Solved – Does using a covariance matrix of scaled and centered variables compare with using a correlation matrix

correlation matrixcovariance-matrixpca

I have some data with features which have different units of measurements. Here, by data, I'm trying to say that the row represents the observations and column the features. There are correlations between the features as well. Hence, principal component analysis would be the best to explain the variance in my data and also identify the variance contribution of each feature in the total variance explained by a principal component.

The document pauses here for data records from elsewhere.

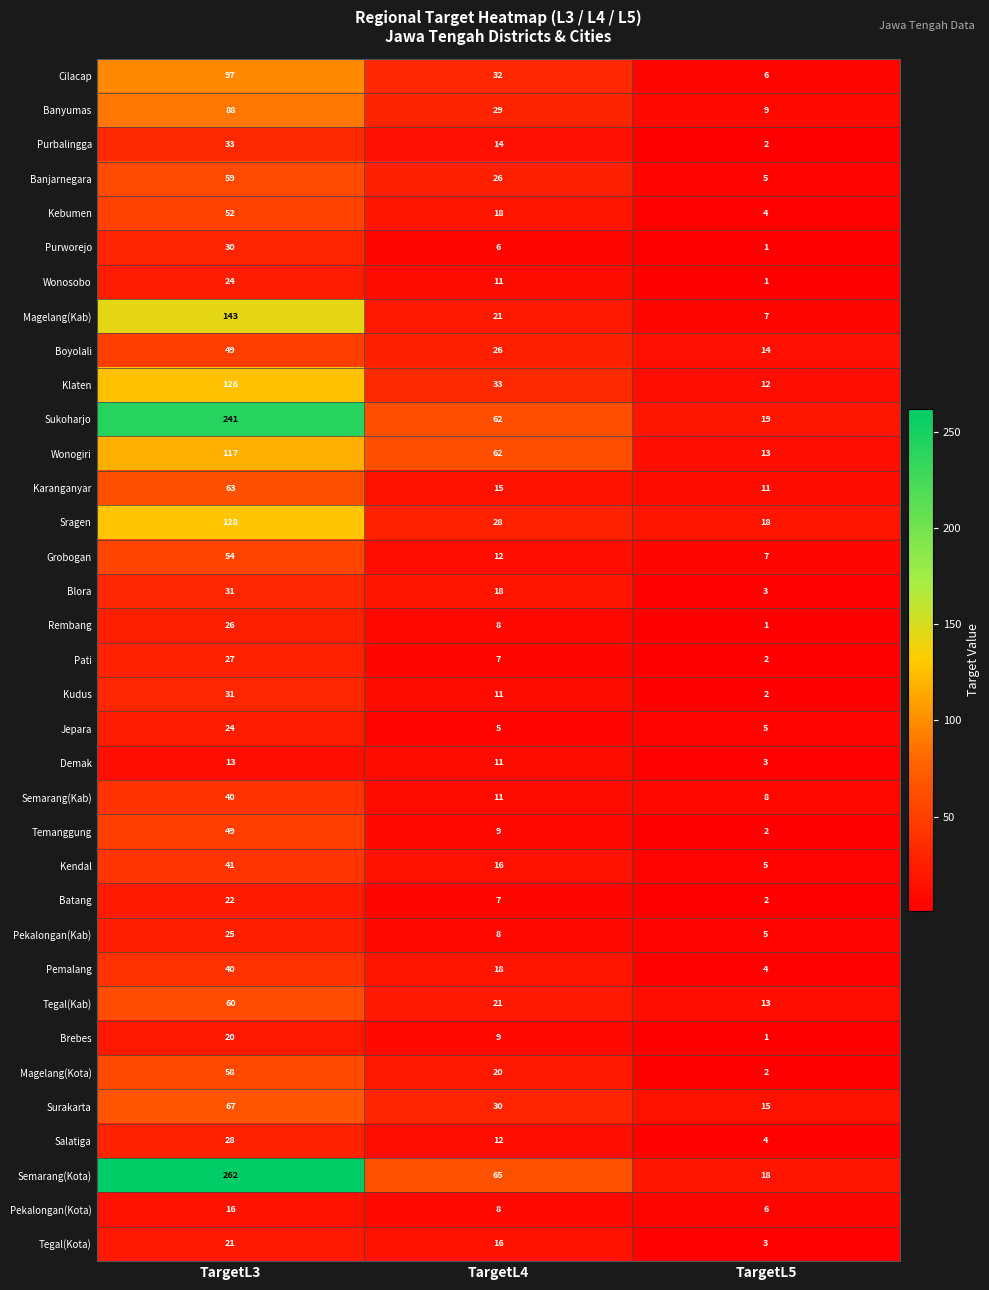

Which series has the largest total across all categories?

Semarang(Kota)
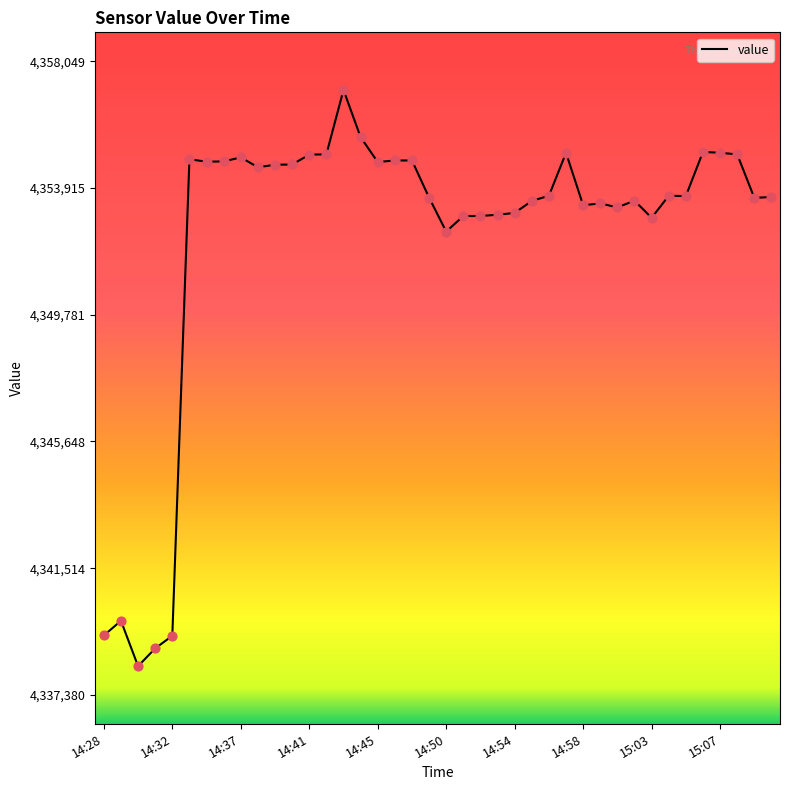

What is the maximum value shown in the chart?

4357110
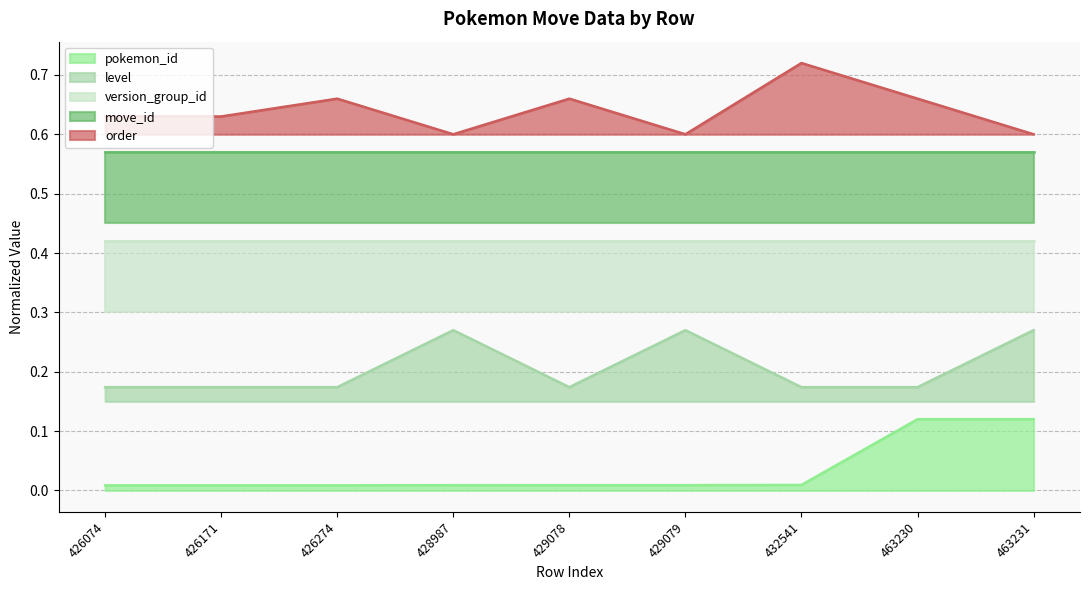

At which label is pokemon_id closest to 0?

426074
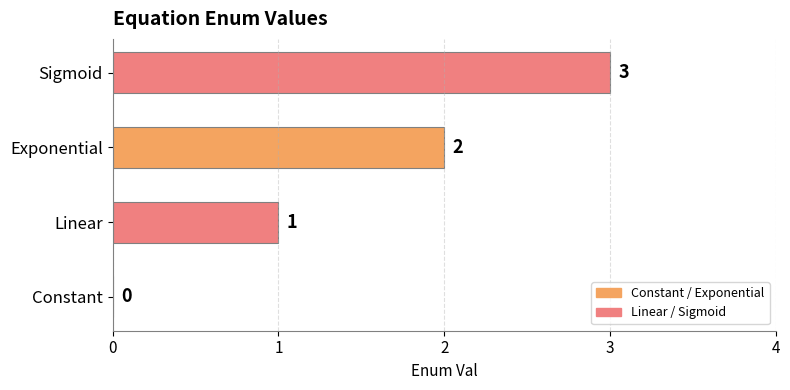

The value at Linear is 1. True or false?

True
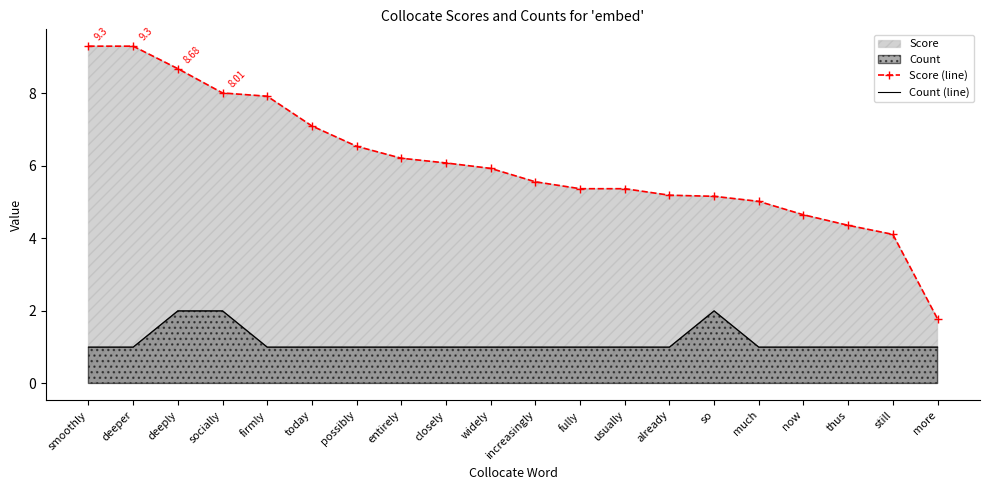

Rank the series by their average value, from highest to lowest.

Score (line), Count (line)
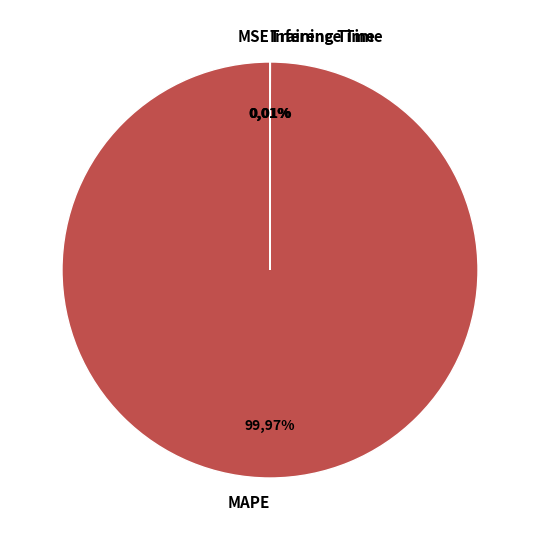

Which category has the biggest portion of the pie?

MAPE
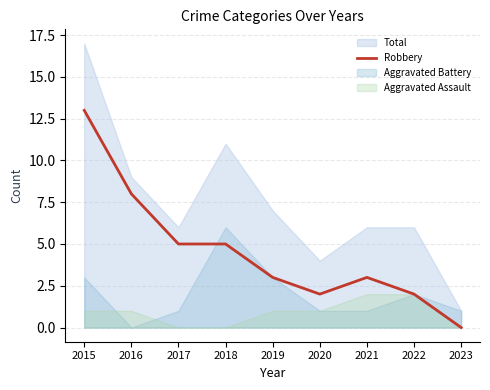

How many values are above zero?

8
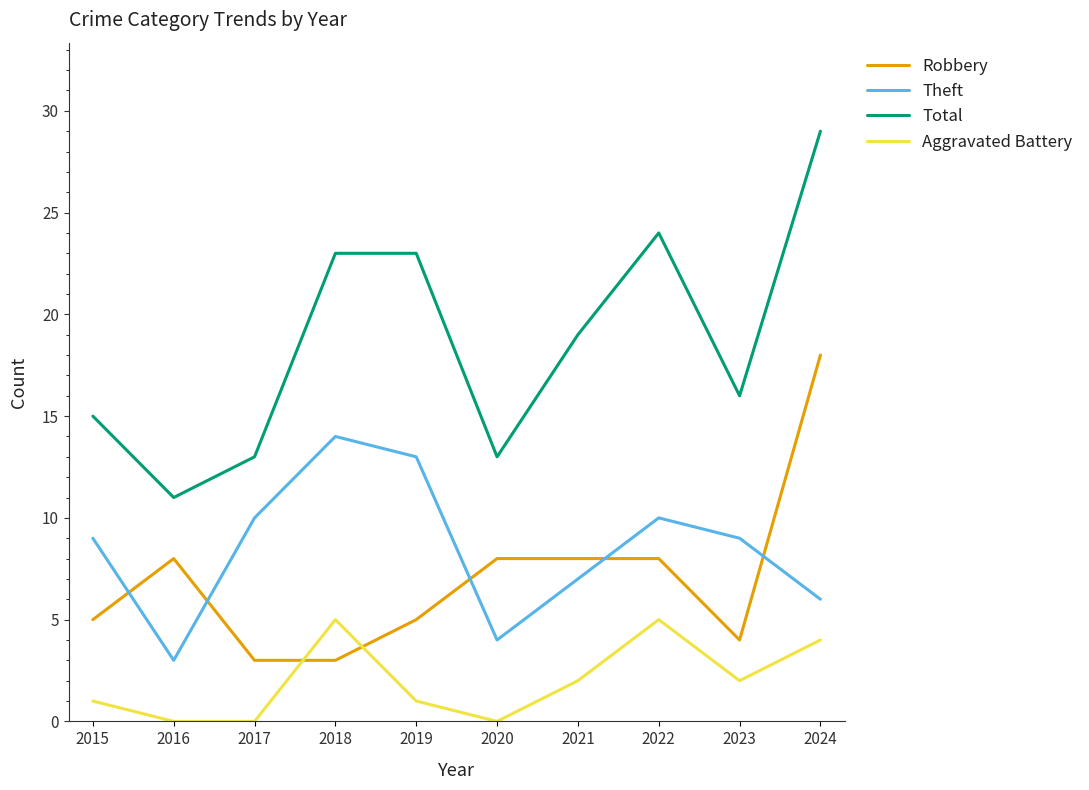

Where does the Total series first go above 19?

2018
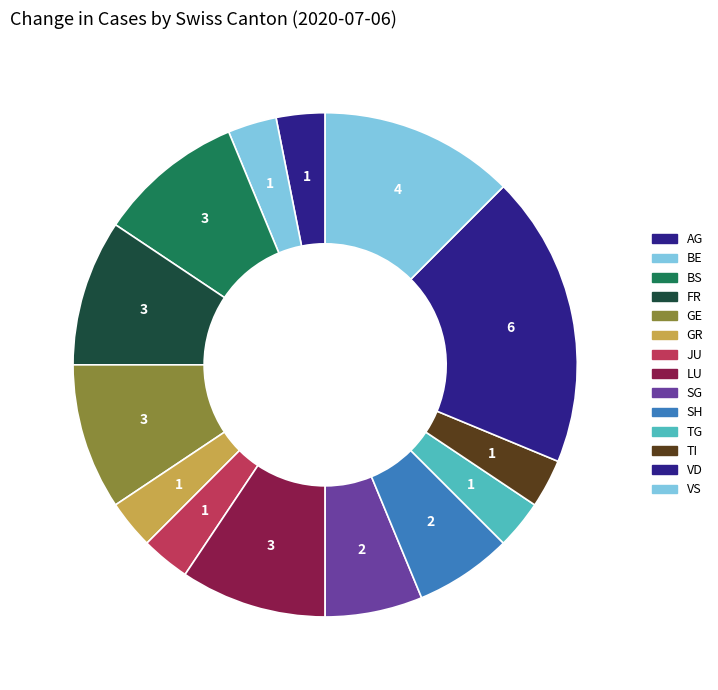

How many slices are in this pie chart?

14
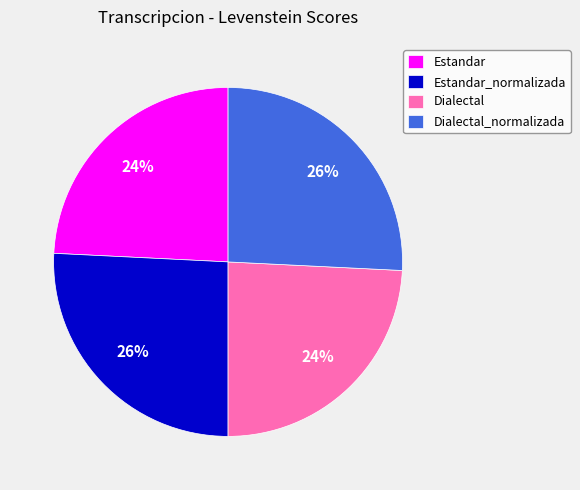

Does Estandar_normalizada account for over 50% of the chart?

No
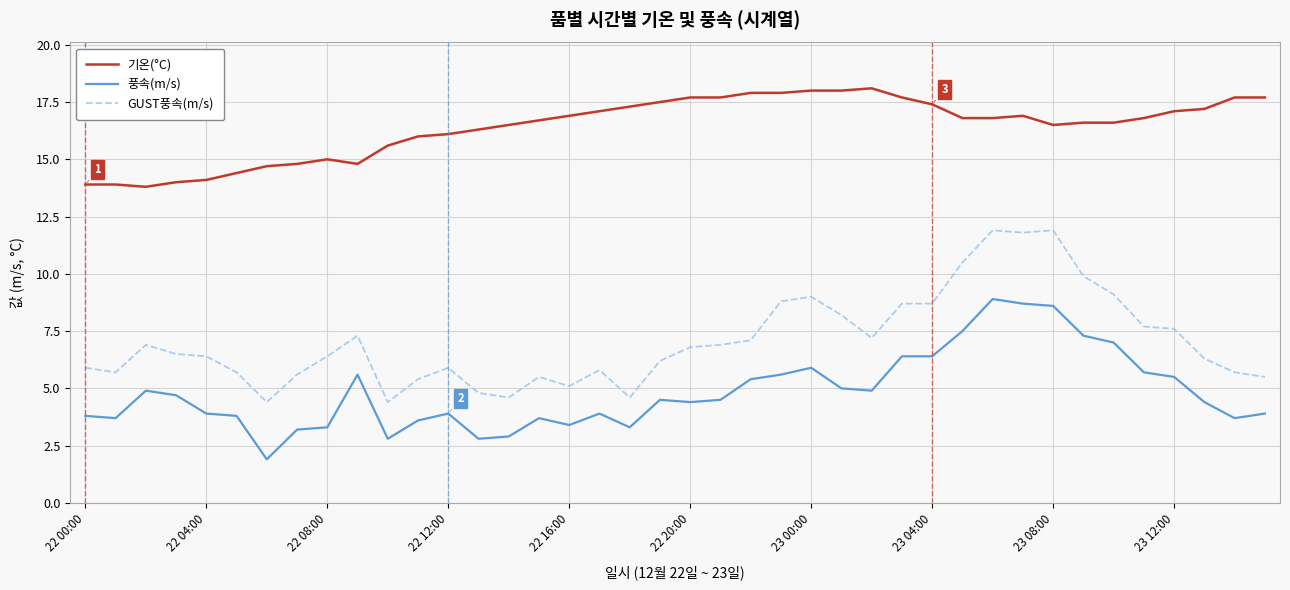

Does the chart have visible grid lines?

Yes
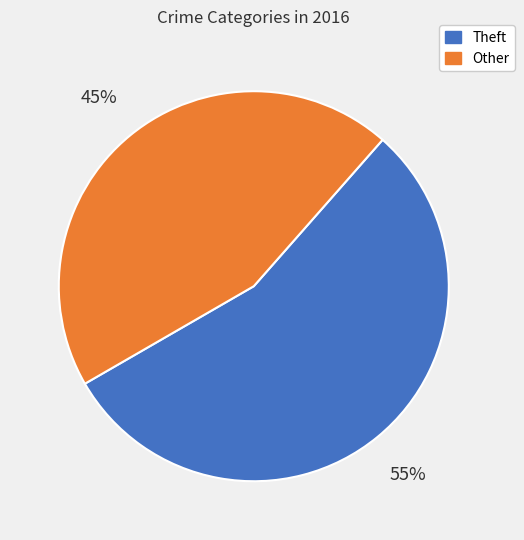

To the nearest percent, what is the difference between the largest and smallest slice percentages?

10%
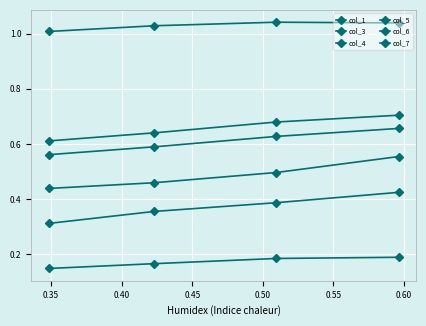

How many distinct data groups are displayed?

6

I read somewhere that principal components analysis (PCA) can be performed on the data by computing both covariance and correlation matrices. If I scale and center my data (Z-scores) and compute covariance and compare it with a correlation matrix, will the results of PCA be different? As both correlation matrix and scale/centered covariances represents standardization of the data, I assume the results (variance contributed by features in a principal component) should be same? Am I wrong in assuming this? I'm a novice and am trying to understand principal component analysis.

Best Answer

you will find a nice summary given by user @ttnphns here: https://stats.stackexchange.com/q/22520.

In particular:

  • If you center columns (variables) of $\mathbf{A}$, then $\mathbf{A′A}$ is the scatter (or co-scatter, if to be rigorous) matrix and $\mathbf{A′A}/(n−1)$ is the covariance matrix.
  • If you z-standardize columns of a matrix $\mathbf{A}$ (subtract the column mean and divide by the standard deviation), then $\mathbf{AA′}/(n−1)$ is the Pearson correlation matrix: correlation is covariance for standardized variables.

In general you should always center your data when performing PCA. As explained here, not centering your data can give misleading results.